Langkahku terhenti di halaman berukuran 5 x 3 meter. Dadaku terasa sesak melihat pemandangan di hadapanku.
Pintu rumahku terbuka lebar, beberapa perabot berserakan di lantai. Sedang ibuku terlihat memunguti barang-barang itu.
Seketika tanganku mengepal. Darah terasa mendidih di ubun-ubun. Aku tahu betul siapa yang melakukan hal ini di rumah kami. Adik kandung ibuku yang seharusnya menjadi pelindung setelah perceraian orangtuaku nyatanya hanya menjadi beban.
Aku tak bisa terus-terusan hidup begini!
"Bu!"
Aku berjalan cepat, meletakkan tas di atas kursi lalu membantu ibuku memunguti barang-barang.
"Dania.."
Aku tak menjawab sampai semua barang kembali pada tempatnya. Setelah itu, aku menghela nafas panjang. Ku tatap wajah ibuku lekat-lekat.
"Bu.. Menikahlah dengan Om Danu. Aku tak lagi melarang hubungan Kalian."

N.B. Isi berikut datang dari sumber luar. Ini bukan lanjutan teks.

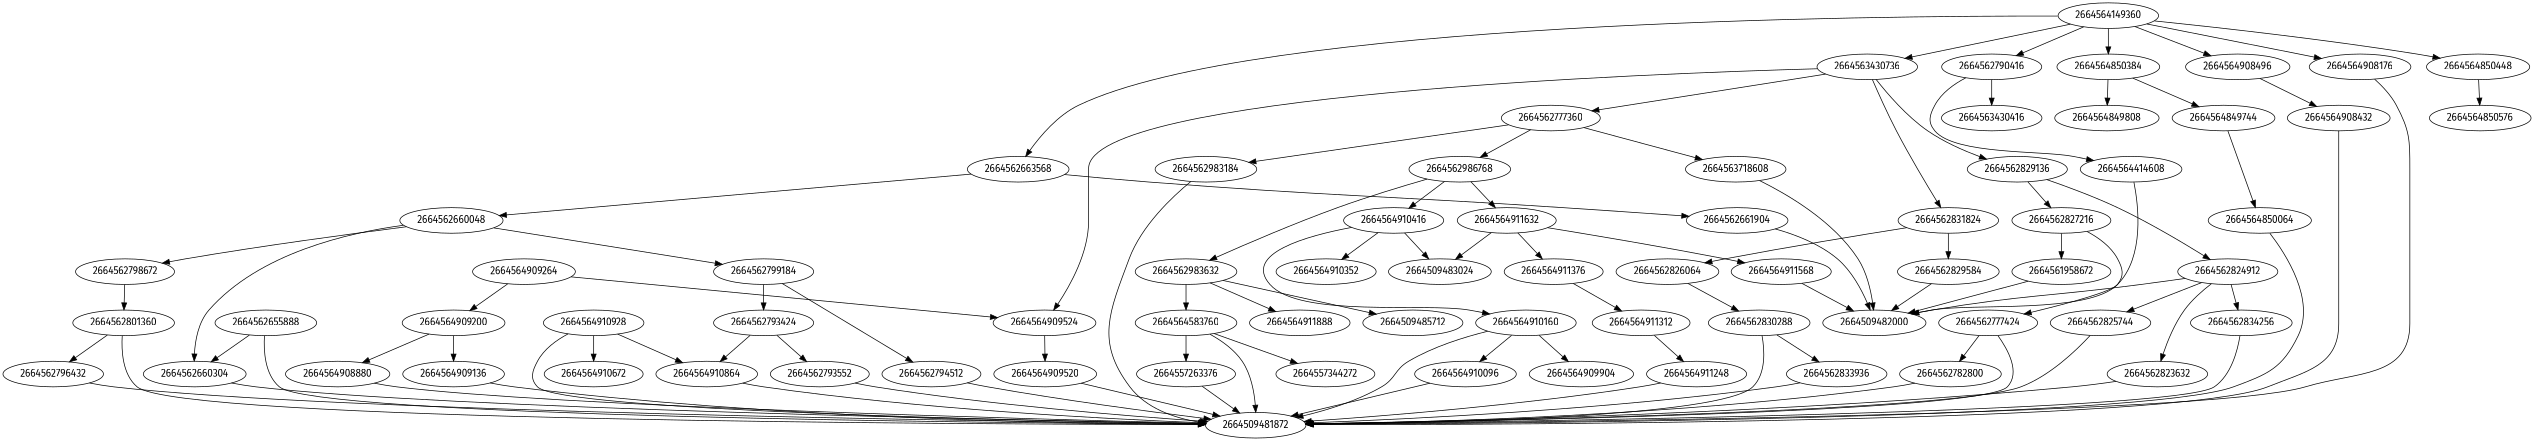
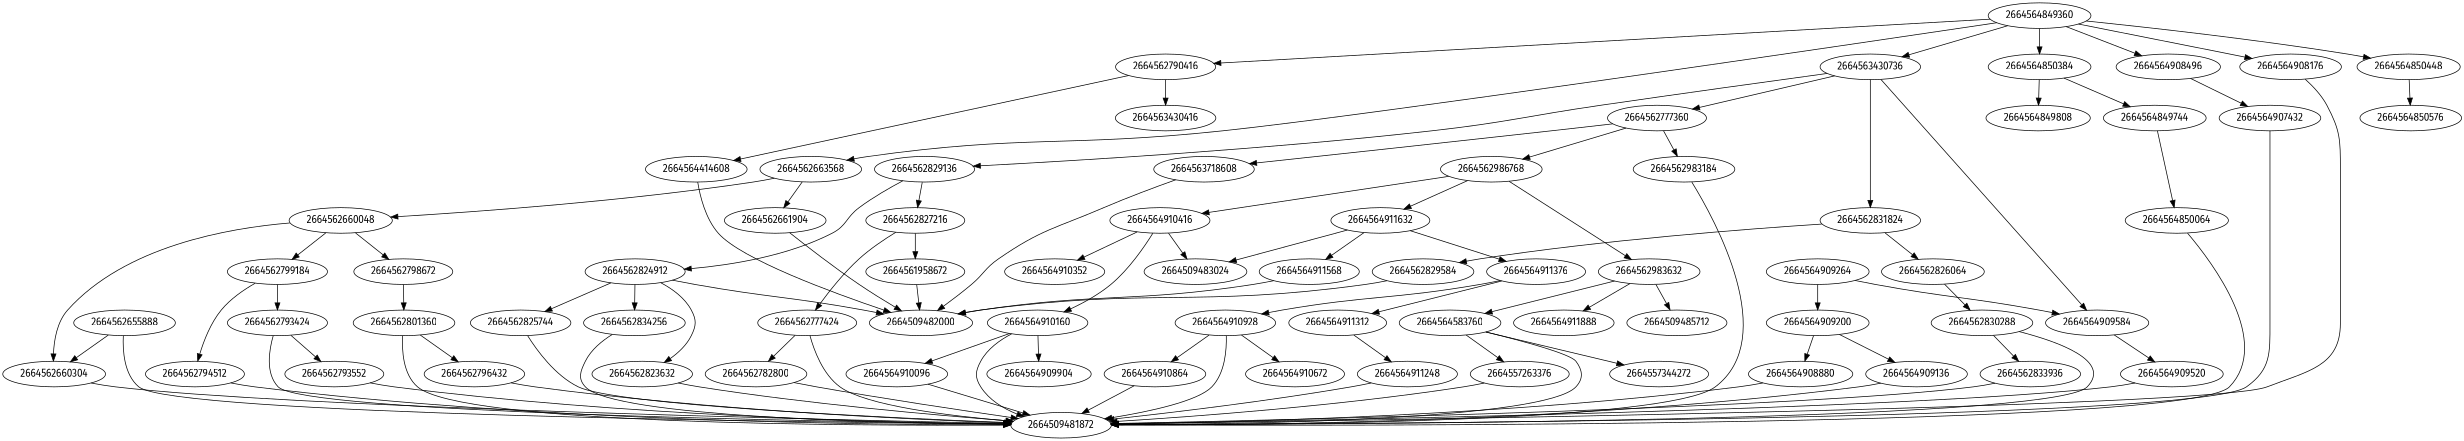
  strict digraph {
    fontname="Fira Sans"
    node [fontname="Fira Sans" type=Name]
    edge [fontname="Fira Sans"]
    2664564850384 [type=arguments]
    2664564849808 [type=arg]
    2664564849744 [type=arg]
    2664564850064
    2664509481872 [type=Load]
    2664562796432
    2664562827216 [type=Assign]
    2664561958672
    2664562777424 [type=List]
    2664509482000 [type=Store]
    2664562782800
    2664557263376
    2664557344272 [type=Constant]
    2664562661904
    2664563430416 [type=Constant]
    2664564850448 [type=Expr]
    2664564850576 [type=Constant]
-   2664564909584 [type=ExceptHandler label=2664564909524]
+   2664564909584 [type=ExceptHandler]
    2664564909520
    2664564909264 [type=Expr]
    2664564909200 [type=Call]
    2664562790416 [type=Assign]
    2664564414608
    2664562829584
    2664564910160 [type=Subscript]
    2664564909904 [type=Constant]
    2664564910096
    2664562831824 [type=Assign]
    2664562826064 [type=Call]
    2664562830288 [type=Attribute]
    2664562823632
    2664562825744
    2664562833936
    2664564908496 [type=Return]
-   2664564908432
+   2664564908432 [label=2664564907432]
    2664562983632 [type=Compare]
    2664564911888 [type=Constant]
    2664564583760 [type=Subscript]
    2664509485712 [type=Eq]
    2664562660048 [type=Call]
    2664562799184 [type=Call]
    2664562798672 [type=keyword]
    2664562660304
    2664562793424 [type=Attribute]
    2664562794512
    2664562801360 [type=Attribute]
    2664562655888 [type=Attribute]
    2664564910864
    2664564911248
    2664564908880
    2664564909136
    2664562777360 [type=For]
    2664562986768 [type=If]
    2664562983184
    2664563718608
    2664564911632 [type=AugAssign]
    2664564910416 [type=AugAssign]
    2664564911376 [type=Call]
    2664564910928 [type=Subscript]
    2664564911312 [type=Attribute]
    2664564910672 [type=Constant]
    2664509483024 [type=Add]
    2664564911568
    2664562824912 [type=Call]
    2664562834256
    2664564910352
    2664562829136 [type=If]
    2664563430736 [type=Try]
    2664562793552
    2664562663568 [type=Assign]
    2664564908176
-   2664564849360 [type=FunctionDef label=2664564149360]
+   2664564849360 [type=FunctionDef]
    2664564850384 -> 2664564849808
    2664564850384 -> 2664564849744
    2664564849744 -> 2664564850064
    2664564850064 -> 2664509481872
    2664562796432 -> 2664509481872
    2664562827216 -> 2664561958672
    2664562827216 -> 2664562777424
    2664561958672 -> 2664509482000
    2664562777424 -> 2664509481872
    2664562777424 -> 2664562782800
    2664562782800 -> 2664509481872
    2664557263376 -> 2664509481872
    2664562661904 -> 2664509482000
    2664564850448 -> 2664564850576
    2664564909584 -> 2664564909520
    2664564909520 -> 2664509481872
    2664564909264 -> 2664564909584
    2664564909264 -> 2664564909200
    2664564909200 -> 2664564908880
    2664564909200 -> 2664564909136
    2664562790416 -> 2664563430416
    2664562790416 -> 2664564414608
    2664564414608 -> 2664509482000
    2664562829584 -> 2664509482000
    2664564910160 -> 2664509481872
    2664564910160 -> 2664564909904
    2664564910160 -> 2664564910096
    2664564910096 -> 2664509481872
    2664562831824 -> 2664562829584
    2664562831824 -> 2664562826064
    2664562826064 -> 2664562830288
    2664562830288 -> 2664509481872
    2664562830288 -> 2664562833936
    2664562823632 -> 2664509481872
    2664562825744 -> 2664509481872
    2664562833936 -> 2664509481872
    2664564908496 -> 2664564908432
    2664564908432 -> 2664509481872
    2664562983632 -> 2664564911888
    2664562983632 -> 2664564583760
    2664562983632 -> 2664509485712
    2664564583760 -> 2664509481872
    2664564583760 -> 2664557263376
    2664564583760 -> 2664557344272
    2664562660048 -> 2664562799184
    2664562660048 -> 2664562798672
    2664562660048 -> 2664562660304
    2664562799184 -> 2664562793424
    2664562799184 -> 2664562794512
    2664562798672 -> 2664562801360
    2664562660304 -> 2664509481872
-   2664562793424 -> 2664564910864
+   2664562793424 -> 2664509481872
    2664562793424 -> 2664562793552
    2664562794512 -> 2664509481872
    2664562801360 -> 2664509481872
    2664562801360 -> 2664562796432
    2664562655888 -> 2664509481872
    2664562655888 -> 2664562660304
    2664564910864 -> 2664509481872
    2664564911248 -> 2664509481872
    2664564908880 -> 2664509481872
    2664564909136 -> 2664509481872
    2664562777360 -> 2664562986768
    2664562777360 -> 2664562983184
    2664562777360 -> 2664563718608
    2664562986768 -> 2664562983632
    2664562986768 -> 2664564911632
    2664562986768 -> 2664564910416
    2664562983184 -> 2664509481872
    2664563718608 -> 2664509482000
    2664564911632 -> 2664564911376
    2664564911632 -> 2664509483024
    2664564911632 -> 2664564911568
    2664564910416 -> 2664564910160
    2664564910416 -> 2664509483024
    2664564910416 -> 2664564910352
+   2664564911376 -> 2664564910928
    2664564911376 -> 2664564911312
    2664564910928 -> 2664509481872
    2664564910928 -> 2664564910864
    2664564910928 -> 2664564910672
    2664564911312 -> 2664564911248
    2664564911568 -> 2664509482000
    2664562824912 -> 2664509482000
    2664562824912 -> 2664562823632
    2664562824912 -> 2664562825744
    2664562824912 -> 2664562834256
    2664562834256 -> 2664509481872
    2664562829136 -> 2664562827216
    2664562829136 -> 2664562824912
    2664563430736 -> 2664564909584
    2664563430736 -> 2664562831824
    2664563430736 -> 2664562777360
    2664563430736 -> 2664562829136
    2664562793552 -> 2664509481872
    2664562663568 -> 2664562661904
    2664562663568 -> 2664562660048
    2664564908176 -> 2664509481872
    2664564849360 -> 2664564850384
    2664564849360 -> 2664564850448
    2664564849360 -> 2664562790416
    2664564849360 -> 2664564908496
    2664564849360 -> 2664563430736
    2664564849360 -> 2664562663568
    2664564849360 -> 2664564908176
  }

Kata-kata yang selama ini haram aku ucapkan akhirnya terlontar tanpa kendali. Aku tak sanggup lagi melihat penderitaan wanita yang sudah melahirkan aku ke dunia ini.
Tak peduli lagi dengan omongan yang mungkin kami terima nanti. Jika ini satu-satunya jalan ibuku bisa bebas dari ancaman paman Ganis dan juga ayahku sendiri, maka aku akan merelakannya.